START Dataset records

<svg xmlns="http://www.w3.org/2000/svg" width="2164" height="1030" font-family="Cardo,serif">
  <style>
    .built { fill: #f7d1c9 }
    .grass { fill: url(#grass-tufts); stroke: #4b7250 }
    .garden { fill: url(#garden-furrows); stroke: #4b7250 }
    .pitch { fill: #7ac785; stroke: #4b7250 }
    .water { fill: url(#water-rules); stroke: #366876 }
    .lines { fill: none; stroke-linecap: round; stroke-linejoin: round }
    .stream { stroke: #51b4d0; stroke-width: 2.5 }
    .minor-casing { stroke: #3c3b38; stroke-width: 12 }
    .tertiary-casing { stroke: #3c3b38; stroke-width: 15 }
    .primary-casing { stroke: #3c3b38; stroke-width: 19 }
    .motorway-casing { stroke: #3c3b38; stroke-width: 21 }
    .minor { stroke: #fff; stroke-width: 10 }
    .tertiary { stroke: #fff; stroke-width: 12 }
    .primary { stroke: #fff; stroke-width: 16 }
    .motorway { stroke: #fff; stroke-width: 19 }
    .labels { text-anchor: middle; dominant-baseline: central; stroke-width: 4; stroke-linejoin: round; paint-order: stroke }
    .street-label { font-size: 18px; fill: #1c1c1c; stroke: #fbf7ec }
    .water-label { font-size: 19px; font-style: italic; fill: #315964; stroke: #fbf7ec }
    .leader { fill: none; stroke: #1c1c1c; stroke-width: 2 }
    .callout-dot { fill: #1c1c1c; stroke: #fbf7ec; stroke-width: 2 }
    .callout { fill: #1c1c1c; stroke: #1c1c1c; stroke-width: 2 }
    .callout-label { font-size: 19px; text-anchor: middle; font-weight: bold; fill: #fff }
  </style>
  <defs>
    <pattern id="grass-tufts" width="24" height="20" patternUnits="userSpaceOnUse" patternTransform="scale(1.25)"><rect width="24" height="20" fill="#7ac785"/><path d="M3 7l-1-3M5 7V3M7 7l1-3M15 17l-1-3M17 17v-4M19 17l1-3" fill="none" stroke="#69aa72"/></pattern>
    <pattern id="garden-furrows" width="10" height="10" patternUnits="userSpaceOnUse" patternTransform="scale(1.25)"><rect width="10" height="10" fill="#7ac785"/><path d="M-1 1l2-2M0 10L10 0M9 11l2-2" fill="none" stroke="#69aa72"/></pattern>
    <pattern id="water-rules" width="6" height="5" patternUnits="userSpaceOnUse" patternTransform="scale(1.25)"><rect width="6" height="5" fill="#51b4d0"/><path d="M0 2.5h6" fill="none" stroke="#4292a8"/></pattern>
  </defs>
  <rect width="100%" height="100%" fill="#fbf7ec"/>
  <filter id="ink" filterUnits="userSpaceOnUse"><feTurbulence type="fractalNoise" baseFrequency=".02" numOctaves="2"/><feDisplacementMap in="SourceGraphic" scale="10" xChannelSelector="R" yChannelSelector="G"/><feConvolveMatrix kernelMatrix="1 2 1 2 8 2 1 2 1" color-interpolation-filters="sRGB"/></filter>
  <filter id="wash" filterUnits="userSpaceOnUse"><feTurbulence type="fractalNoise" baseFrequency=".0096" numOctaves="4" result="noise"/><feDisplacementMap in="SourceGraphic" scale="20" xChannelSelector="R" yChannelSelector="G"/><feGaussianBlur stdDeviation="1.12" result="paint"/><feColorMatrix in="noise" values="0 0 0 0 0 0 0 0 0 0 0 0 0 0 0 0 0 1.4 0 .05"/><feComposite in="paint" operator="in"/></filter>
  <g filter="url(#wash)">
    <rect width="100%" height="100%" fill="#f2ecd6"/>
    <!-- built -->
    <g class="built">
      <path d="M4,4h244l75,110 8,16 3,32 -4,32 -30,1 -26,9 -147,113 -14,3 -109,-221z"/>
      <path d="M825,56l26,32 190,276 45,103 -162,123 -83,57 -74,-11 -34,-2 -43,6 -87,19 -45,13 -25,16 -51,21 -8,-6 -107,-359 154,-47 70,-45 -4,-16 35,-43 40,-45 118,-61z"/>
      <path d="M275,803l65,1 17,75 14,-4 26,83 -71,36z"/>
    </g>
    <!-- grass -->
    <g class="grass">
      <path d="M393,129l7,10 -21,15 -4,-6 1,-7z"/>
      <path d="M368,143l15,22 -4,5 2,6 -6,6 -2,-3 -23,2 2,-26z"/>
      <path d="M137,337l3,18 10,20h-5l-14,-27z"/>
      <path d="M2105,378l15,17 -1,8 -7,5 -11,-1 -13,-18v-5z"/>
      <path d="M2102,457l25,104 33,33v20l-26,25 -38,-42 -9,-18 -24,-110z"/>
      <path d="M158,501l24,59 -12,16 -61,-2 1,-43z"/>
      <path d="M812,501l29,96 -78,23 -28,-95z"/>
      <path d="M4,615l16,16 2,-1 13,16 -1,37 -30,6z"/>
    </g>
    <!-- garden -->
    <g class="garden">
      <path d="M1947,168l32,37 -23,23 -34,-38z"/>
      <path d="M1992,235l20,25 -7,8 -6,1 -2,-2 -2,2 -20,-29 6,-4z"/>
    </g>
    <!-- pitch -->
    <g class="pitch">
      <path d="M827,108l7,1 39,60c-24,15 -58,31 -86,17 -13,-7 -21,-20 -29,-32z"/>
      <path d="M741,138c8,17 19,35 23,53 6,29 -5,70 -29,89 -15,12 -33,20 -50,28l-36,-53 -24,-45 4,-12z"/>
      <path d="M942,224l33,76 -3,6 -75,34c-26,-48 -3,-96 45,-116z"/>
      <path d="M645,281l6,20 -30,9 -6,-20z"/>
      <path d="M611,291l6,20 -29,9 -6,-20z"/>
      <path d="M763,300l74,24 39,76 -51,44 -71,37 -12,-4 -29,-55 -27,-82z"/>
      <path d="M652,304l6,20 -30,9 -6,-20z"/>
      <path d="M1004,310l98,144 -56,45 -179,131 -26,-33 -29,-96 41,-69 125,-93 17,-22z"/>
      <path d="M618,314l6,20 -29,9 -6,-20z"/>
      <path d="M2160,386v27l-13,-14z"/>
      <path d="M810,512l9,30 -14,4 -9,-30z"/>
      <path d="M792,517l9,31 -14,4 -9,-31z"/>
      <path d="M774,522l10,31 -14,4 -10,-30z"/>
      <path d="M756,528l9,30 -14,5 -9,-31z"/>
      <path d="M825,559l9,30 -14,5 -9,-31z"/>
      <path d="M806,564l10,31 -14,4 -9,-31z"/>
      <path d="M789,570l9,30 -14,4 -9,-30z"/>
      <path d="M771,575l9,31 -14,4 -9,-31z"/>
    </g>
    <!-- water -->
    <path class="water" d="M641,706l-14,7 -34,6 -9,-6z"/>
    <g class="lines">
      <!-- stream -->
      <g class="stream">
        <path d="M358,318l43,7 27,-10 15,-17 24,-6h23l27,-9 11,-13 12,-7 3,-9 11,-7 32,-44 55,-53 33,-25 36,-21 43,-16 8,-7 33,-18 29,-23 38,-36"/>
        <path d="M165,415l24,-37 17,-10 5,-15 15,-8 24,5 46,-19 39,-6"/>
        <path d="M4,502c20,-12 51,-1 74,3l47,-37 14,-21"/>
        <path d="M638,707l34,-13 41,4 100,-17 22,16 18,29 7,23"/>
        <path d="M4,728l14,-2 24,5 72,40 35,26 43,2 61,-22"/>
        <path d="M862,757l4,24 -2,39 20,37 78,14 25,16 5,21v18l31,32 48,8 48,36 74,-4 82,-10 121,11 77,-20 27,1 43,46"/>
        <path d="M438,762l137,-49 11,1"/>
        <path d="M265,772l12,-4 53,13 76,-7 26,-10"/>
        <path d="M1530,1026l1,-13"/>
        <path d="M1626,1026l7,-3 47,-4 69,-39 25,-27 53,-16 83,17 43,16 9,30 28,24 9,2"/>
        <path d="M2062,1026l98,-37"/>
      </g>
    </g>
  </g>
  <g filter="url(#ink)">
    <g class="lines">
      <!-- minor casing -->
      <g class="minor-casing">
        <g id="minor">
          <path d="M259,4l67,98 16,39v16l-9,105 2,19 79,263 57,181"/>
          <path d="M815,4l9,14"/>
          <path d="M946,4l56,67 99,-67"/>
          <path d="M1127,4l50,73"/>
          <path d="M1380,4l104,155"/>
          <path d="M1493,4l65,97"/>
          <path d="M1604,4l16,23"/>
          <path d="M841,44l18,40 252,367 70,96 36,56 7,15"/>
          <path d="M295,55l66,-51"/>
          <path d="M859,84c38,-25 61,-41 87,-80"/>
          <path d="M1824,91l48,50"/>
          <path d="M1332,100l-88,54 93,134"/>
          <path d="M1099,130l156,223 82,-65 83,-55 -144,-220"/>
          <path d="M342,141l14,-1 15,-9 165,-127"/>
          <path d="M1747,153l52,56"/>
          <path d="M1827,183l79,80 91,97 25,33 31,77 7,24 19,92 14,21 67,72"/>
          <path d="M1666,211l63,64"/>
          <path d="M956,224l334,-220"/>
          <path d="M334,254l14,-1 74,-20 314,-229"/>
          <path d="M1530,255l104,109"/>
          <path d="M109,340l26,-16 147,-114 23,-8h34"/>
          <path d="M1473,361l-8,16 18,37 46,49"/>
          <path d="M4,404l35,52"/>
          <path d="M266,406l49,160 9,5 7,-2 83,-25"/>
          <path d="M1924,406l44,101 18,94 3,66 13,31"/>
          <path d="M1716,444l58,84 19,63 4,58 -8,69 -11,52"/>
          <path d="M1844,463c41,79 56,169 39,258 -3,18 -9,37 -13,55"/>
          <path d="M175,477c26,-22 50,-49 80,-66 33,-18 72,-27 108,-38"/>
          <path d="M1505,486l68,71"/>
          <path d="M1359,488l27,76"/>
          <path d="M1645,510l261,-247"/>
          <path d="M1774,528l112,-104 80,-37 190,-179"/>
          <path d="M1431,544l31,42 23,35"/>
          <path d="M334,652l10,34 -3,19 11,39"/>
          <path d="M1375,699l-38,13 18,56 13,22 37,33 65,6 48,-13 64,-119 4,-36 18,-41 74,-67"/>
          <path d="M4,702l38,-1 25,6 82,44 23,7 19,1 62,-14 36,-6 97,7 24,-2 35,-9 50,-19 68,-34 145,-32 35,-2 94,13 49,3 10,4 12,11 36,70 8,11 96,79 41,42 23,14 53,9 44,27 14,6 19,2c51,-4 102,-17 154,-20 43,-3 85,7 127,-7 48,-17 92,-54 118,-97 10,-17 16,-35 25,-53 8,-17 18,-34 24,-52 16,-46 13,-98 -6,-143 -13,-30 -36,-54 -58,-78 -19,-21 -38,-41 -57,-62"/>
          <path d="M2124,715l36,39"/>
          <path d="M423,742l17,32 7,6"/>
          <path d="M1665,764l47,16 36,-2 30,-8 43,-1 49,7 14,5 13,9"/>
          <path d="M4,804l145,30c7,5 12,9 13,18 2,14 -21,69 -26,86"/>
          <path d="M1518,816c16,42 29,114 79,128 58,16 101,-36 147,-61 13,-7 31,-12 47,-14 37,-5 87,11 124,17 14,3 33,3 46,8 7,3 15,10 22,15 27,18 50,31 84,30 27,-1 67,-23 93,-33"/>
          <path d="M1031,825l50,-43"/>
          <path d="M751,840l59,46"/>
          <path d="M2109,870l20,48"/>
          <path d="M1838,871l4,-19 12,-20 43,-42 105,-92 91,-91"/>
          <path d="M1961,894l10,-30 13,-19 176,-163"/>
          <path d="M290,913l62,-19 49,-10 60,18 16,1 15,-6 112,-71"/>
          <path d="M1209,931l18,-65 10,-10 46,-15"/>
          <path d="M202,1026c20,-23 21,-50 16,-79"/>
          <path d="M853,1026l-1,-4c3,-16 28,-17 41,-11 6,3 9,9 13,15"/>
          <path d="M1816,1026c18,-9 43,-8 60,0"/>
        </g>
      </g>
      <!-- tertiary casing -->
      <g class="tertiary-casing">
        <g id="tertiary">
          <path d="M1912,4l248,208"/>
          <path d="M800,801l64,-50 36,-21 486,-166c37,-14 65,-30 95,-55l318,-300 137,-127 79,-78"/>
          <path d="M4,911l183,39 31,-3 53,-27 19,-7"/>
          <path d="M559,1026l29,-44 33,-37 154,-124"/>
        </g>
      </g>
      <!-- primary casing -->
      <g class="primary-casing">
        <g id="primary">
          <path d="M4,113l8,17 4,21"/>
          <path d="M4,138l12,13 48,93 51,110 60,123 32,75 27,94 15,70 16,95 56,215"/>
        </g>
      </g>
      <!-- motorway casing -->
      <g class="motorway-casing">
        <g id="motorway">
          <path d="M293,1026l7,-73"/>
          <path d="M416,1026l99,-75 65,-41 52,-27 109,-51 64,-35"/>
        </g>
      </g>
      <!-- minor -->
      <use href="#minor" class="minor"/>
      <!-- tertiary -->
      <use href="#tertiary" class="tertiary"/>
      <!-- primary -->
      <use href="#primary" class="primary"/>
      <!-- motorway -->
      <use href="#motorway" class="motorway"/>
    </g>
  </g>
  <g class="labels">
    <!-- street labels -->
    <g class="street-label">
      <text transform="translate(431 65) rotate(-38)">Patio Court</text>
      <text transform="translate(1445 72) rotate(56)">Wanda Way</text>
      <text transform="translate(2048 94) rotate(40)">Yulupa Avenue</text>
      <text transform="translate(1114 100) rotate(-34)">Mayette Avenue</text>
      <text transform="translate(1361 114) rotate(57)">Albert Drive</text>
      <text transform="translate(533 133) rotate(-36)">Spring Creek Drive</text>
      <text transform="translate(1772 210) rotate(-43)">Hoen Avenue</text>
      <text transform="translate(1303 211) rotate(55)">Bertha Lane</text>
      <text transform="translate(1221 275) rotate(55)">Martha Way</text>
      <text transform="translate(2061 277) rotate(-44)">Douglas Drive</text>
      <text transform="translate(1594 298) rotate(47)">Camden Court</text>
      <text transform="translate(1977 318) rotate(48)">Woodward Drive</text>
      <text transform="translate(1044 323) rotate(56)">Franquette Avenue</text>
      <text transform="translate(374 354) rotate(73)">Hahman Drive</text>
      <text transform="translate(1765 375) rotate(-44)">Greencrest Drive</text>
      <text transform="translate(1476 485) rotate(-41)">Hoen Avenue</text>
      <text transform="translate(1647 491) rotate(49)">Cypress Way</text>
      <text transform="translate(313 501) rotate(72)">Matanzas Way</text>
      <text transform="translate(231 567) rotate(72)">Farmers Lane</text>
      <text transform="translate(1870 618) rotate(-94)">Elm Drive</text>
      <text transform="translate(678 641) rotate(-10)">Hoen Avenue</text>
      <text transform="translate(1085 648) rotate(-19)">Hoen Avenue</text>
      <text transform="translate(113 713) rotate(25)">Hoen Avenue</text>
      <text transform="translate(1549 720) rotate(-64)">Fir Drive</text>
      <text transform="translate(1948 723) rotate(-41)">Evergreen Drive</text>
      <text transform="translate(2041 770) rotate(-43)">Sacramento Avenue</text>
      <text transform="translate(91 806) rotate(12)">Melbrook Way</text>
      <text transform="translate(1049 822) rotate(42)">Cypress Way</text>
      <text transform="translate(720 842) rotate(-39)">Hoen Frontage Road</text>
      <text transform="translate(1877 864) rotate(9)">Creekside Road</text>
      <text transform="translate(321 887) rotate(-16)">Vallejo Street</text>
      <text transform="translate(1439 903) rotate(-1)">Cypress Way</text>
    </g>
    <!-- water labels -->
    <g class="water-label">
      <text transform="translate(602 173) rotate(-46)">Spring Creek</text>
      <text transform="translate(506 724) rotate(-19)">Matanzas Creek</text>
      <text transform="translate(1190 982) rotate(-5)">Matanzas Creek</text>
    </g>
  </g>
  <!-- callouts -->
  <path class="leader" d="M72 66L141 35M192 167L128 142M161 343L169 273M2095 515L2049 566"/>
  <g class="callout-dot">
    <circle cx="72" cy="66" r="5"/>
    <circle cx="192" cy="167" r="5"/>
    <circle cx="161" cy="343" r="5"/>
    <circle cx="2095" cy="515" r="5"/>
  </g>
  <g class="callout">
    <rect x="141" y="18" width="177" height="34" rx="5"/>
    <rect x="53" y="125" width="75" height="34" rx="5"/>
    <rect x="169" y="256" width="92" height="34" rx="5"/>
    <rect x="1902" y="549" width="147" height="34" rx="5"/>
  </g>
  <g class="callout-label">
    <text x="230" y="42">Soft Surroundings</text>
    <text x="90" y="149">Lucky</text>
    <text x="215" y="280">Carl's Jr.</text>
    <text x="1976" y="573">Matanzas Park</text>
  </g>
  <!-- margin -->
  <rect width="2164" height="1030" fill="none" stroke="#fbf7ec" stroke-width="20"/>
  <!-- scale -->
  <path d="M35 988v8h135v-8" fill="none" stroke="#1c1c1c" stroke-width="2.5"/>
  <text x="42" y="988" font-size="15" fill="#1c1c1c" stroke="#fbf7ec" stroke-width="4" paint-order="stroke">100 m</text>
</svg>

END Dataset records

# What is being asked
Take every line above that includes the string "fractalNoise" and return it.

# Exercise solution
  <filter id="ink" filterUnits="userSpaceOnUse"><feTurbulence type="fractalNoise" baseFrequency=".02" numOctaves="2"/><feDisplacementMap in="SourceGraphic" scale="10" xChannelSelector="R" yChannelSelector="G"/><feConvolveMatrix kernelMatrix="1 2 1 2 8 2 1 2 1" color-interpolation-filters="sRGB"/></filter>
  <filter id="wash" filterUnits="userSpaceOnUse"><feTurbulence type="fractalNoise" baseFrequency=".0096" numOctaves="4" result="noise"/><feDisplacementMap in="SourceGraphic" scale="20" xChannelSelector="R" yChannelSelector="G"/><feGaussianBlur stdDeviation="1.12" result="paint"/><feColorMatrix in="noise" values="0 0 0 0 0 0 0 0 0 0 0 0 0 0 0 0 0 1.4 0 .05"/><feComposite in="paint" operator="in"/></filter>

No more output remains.